Passage ::

Obama crushes the Chrysler hedge funds

The dissident bondholders have been routed. Was justice served, or is Big Government running amok?

Published May 8, 2009 7:44PM (EDT)

If the showdown between the White House and Chrysler's dissident hedge fund bondholders was the first round of a prizefight, then Obama just scored a knockout with his first punch. Last Thursday, the president declared that "I don't stand" with the "speculators ... who held out while others were making sacrifices." One week later, the speculators are running for the hills. The New York Times' Michael J. de la Merced reports that the group will disband, following the withdrawal of two more high-profile members.

The decision to dissolve the unofficial group was made in connection with the decision by OppenheimerFunds and Stairway Capital Management to withdraw, said Glenn M. Kurtz, a White & Case partner representing the bloc. With those two firms pulling out, the so-called Committee of Non-TARP Lenders would hold below 5 percent of Chrysler's $6.9 billion in secured debt. That would almost certainly eliminate the group's standing in federal bankruptcy court.

The dissidents claimed that their legal rights to appropriate compensation for owning Chrysler debt were trampled upon by the White House, and libertarian and right-wing-minded critics have embraced their cause. Putting the interests of UAW members above the contractual rights of hedge fund investors is being decried as banana republic-style corruption. Megan McArdle has been making the most impassioned case for this point of view at her Atlantic blog:

...It's now clear that the worry many of us had at the time of the bank bailouts has come true: the government is using its intervention in the banking system to pressure banks to give special deals to the government's special friends...

Countries that use their banking systems this way don't get good results. If you're a fairly uncorrupt developed country, you get slower growth and bloated "critical" sectors that are usually more critical in providing campaign support, lavishly remunerated make-work jobs, and photo ops, than any products the public actually wants...

When the government gives money to favored constituencies -- well, I don't like it, but as PJ O'Rourke says, that's basically what our government does. "It ought to be right there in the constitution: 'We the People, in order to form a more perfect union, establish justice, insure domestic tranquility, provide for the common defense, promote the general welfare, and give money to jerks...'" But when it starts stepping in and trying to bypass the bankruptcy rules in order to make someone else give money to jerks, that's different in magnitude, and in kind.

And yes, this is what government does. The Bush administration stocked its Labor Department with union-busters and cut taxes disproportionately for the wealthiest Americans. The Obama administration, in contrast, is looking out for union interests, which happens to be exactly what the candidate promised on the campaign trail. But there is also some question as to whether the lender's rights really were trampled on. The bankruptcy judge appears to have no problem with the legality of the deal, for one thing.

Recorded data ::
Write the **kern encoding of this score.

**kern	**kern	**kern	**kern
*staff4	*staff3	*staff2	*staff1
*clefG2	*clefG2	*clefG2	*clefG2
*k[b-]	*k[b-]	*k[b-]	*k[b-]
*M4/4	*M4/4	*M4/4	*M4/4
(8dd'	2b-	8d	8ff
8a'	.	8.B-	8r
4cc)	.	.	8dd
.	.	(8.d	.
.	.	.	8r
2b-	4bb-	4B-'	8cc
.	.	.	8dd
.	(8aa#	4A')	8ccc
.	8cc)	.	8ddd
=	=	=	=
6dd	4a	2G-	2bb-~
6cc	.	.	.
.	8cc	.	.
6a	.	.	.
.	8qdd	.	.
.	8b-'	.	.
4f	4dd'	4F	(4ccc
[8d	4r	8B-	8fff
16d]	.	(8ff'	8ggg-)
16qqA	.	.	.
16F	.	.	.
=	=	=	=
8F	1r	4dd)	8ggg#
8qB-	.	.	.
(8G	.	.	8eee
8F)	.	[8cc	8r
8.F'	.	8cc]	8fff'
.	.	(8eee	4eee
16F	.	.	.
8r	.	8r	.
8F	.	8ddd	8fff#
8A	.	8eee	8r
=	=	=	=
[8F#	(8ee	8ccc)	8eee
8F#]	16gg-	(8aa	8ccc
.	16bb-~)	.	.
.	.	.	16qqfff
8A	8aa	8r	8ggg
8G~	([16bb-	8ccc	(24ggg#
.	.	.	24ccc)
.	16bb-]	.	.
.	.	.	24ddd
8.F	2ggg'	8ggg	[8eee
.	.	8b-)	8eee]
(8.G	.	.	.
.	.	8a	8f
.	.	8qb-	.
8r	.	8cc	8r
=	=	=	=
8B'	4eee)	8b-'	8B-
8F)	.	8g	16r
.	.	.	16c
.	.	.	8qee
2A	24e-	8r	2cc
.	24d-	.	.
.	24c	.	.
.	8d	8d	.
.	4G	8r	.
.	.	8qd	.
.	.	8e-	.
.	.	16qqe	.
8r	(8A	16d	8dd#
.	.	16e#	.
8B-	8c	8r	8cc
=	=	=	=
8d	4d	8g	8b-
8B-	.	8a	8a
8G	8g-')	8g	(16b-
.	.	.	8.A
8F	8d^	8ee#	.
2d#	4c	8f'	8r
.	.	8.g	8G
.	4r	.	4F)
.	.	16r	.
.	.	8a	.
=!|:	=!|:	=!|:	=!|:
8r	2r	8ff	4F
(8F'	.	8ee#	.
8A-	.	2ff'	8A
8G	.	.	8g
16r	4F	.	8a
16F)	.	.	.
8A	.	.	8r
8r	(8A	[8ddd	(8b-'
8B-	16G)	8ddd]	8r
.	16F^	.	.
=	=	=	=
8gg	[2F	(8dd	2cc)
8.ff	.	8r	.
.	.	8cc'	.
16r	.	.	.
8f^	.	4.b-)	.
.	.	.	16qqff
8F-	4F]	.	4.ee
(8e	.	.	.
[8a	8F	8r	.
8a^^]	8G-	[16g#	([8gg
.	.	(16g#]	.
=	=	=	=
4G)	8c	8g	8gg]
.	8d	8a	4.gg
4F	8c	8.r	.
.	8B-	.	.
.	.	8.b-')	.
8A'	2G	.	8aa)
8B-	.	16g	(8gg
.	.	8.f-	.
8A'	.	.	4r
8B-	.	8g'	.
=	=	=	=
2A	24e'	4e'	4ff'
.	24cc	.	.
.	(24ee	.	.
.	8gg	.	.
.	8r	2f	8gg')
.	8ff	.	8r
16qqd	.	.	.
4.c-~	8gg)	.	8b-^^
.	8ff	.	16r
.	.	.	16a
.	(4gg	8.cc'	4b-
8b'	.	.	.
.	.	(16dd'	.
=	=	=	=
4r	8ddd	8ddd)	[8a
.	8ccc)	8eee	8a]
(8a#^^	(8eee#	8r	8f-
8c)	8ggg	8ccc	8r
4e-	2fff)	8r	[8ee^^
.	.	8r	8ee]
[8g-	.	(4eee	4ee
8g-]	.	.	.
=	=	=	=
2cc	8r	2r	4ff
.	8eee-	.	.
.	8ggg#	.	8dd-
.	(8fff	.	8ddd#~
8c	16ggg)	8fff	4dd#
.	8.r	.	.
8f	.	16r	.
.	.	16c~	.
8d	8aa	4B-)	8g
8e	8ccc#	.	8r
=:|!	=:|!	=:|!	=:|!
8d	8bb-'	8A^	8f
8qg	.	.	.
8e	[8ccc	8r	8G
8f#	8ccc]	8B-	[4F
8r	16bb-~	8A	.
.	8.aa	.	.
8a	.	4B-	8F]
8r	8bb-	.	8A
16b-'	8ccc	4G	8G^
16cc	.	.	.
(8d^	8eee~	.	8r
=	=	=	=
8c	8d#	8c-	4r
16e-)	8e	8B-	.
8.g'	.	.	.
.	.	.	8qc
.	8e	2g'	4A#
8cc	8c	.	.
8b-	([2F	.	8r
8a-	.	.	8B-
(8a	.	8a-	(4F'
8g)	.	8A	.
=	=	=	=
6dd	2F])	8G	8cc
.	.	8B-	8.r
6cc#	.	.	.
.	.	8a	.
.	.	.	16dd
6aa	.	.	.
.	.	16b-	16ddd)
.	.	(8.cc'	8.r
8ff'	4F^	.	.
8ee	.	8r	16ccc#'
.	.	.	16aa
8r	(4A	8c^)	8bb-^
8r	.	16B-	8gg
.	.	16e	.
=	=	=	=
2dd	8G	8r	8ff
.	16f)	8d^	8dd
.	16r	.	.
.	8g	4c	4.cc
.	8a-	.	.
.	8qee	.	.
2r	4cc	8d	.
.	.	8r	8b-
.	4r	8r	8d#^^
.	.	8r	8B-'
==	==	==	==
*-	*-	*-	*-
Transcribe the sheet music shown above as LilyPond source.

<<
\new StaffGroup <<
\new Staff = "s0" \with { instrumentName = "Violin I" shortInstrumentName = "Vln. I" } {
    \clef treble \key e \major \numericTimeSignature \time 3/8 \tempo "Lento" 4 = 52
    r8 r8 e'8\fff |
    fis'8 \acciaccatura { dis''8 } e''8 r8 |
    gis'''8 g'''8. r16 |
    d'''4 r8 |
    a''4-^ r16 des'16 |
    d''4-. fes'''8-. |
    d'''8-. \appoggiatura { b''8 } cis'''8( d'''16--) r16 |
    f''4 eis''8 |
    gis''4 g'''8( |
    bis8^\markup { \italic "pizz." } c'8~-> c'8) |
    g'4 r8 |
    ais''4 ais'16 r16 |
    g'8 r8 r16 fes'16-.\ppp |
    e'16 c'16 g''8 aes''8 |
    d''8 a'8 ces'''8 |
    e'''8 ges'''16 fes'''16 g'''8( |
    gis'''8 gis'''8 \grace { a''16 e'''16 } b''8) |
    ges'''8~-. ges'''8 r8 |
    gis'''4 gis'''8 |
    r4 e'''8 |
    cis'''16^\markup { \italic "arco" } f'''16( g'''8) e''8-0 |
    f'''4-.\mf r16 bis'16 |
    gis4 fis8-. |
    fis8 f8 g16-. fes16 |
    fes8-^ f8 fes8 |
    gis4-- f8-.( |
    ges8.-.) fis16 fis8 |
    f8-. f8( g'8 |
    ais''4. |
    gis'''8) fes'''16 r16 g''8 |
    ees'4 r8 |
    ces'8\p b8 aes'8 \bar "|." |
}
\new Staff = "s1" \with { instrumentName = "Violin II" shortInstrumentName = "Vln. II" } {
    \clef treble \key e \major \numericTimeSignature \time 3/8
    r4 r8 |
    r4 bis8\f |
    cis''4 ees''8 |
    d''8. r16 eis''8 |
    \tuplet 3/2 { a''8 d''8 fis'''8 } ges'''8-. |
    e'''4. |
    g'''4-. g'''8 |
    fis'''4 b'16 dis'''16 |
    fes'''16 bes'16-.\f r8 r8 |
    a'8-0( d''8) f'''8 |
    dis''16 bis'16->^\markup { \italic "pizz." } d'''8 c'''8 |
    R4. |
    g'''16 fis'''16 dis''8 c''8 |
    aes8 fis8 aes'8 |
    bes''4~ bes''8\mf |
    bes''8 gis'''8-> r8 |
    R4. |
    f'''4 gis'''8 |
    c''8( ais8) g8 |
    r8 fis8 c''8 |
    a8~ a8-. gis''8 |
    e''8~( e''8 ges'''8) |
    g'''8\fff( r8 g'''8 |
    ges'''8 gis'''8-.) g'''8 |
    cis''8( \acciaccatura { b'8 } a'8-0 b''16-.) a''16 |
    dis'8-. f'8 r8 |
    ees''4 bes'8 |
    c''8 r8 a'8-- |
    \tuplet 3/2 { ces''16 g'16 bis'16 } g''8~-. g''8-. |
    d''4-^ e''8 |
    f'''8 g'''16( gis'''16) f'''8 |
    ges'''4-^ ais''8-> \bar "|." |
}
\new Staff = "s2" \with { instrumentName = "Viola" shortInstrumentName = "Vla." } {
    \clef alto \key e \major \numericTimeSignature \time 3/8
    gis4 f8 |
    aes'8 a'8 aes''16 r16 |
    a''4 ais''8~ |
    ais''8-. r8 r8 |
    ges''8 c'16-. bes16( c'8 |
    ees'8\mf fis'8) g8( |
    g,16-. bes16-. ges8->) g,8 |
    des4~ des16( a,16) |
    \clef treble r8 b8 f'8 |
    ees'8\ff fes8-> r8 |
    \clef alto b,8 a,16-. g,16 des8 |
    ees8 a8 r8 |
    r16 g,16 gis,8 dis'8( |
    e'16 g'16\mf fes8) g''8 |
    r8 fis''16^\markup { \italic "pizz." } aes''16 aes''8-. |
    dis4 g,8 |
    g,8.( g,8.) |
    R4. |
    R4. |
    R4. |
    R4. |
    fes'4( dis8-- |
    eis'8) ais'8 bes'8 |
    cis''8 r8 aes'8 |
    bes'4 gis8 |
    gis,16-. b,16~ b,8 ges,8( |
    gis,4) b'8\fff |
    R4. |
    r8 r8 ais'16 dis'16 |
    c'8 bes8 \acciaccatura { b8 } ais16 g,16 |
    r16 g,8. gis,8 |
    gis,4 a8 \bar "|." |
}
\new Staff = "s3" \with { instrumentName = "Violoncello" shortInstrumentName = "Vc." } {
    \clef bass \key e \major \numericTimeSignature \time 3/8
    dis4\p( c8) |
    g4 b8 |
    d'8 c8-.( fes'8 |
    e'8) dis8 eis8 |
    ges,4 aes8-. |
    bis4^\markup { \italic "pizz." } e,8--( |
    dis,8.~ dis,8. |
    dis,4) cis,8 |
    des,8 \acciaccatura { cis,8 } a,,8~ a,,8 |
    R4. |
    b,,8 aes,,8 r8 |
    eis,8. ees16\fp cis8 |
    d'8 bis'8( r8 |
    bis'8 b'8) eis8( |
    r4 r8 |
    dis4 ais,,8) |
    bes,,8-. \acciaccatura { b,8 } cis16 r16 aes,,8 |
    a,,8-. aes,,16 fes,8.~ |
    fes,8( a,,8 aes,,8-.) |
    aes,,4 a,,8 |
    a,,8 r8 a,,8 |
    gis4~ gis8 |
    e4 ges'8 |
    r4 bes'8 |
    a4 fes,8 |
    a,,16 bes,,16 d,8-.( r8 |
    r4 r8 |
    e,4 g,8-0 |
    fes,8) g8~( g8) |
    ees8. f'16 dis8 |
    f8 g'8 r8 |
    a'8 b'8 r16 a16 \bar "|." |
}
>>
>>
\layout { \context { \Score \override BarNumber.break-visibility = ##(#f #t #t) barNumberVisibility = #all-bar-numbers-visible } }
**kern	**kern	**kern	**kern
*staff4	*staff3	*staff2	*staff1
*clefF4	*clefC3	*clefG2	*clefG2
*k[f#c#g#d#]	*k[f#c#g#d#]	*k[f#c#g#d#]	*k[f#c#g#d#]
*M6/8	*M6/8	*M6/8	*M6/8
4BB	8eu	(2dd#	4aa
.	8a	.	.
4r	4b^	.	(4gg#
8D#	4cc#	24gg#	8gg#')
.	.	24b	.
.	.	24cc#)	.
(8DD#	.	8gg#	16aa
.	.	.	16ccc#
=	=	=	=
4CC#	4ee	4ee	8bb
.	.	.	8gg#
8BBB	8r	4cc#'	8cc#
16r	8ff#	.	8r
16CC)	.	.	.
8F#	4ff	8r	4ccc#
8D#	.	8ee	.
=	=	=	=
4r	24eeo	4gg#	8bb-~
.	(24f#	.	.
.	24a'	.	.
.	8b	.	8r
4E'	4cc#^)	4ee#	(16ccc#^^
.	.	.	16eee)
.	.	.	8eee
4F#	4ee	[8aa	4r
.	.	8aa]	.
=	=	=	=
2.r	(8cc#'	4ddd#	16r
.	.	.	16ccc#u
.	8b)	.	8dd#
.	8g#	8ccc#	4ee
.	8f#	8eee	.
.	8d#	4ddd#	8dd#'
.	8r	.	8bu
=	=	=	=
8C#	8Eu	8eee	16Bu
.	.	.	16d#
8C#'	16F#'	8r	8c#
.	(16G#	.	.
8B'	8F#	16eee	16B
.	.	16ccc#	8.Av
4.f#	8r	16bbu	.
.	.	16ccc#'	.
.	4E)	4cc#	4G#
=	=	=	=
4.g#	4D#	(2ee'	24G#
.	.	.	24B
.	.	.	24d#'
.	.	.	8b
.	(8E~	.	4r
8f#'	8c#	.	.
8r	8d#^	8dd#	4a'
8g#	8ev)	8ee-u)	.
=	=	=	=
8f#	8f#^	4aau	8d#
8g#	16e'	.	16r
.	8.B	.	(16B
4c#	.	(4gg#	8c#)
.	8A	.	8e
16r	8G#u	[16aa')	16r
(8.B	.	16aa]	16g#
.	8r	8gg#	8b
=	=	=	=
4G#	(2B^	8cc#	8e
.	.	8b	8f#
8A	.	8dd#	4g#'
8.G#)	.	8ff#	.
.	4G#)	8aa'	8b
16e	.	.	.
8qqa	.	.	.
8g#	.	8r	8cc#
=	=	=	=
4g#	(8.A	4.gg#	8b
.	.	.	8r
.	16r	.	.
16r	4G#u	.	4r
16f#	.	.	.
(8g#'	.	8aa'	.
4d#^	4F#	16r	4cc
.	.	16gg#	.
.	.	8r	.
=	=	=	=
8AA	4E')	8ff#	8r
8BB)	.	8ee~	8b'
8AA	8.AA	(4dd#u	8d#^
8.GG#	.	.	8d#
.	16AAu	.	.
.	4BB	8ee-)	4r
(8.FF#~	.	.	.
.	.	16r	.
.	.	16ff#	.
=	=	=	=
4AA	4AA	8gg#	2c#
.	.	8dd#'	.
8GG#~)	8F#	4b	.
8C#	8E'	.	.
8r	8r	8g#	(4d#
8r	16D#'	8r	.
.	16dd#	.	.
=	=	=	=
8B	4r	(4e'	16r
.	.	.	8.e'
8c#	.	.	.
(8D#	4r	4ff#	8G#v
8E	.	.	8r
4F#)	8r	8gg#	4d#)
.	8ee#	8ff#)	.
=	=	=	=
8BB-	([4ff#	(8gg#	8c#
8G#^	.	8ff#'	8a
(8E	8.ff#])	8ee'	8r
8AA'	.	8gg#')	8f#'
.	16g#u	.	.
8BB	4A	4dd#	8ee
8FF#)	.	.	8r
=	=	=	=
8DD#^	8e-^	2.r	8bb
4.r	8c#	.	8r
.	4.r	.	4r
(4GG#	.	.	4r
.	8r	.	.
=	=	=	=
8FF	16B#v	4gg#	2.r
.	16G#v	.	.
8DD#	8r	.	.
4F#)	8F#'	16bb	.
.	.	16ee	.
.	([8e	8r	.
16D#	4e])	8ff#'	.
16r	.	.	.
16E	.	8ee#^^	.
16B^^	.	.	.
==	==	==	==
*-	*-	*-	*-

Aim :: Rewrite the article on the Chrysler bondholders from "The decision to" up to and including "federal bankruptcy court.", putting "informal group" in place of "unofficial group".

Result for this task ::
The decision to dissolve the informal group was made in connection with the decision by OppenheimerFunds and Stairway Capital Management to withdraw, said Glenn M. Kurtz, a White & Case partner representing the bloc. With those two firms pulling out, the so-called Committee of Non-TARP Lenders would hold below 5 percent of Chrysler's $6.9 billion in secured debt. That would almost certainly eliminate the group's standing in federal bankruptcy court.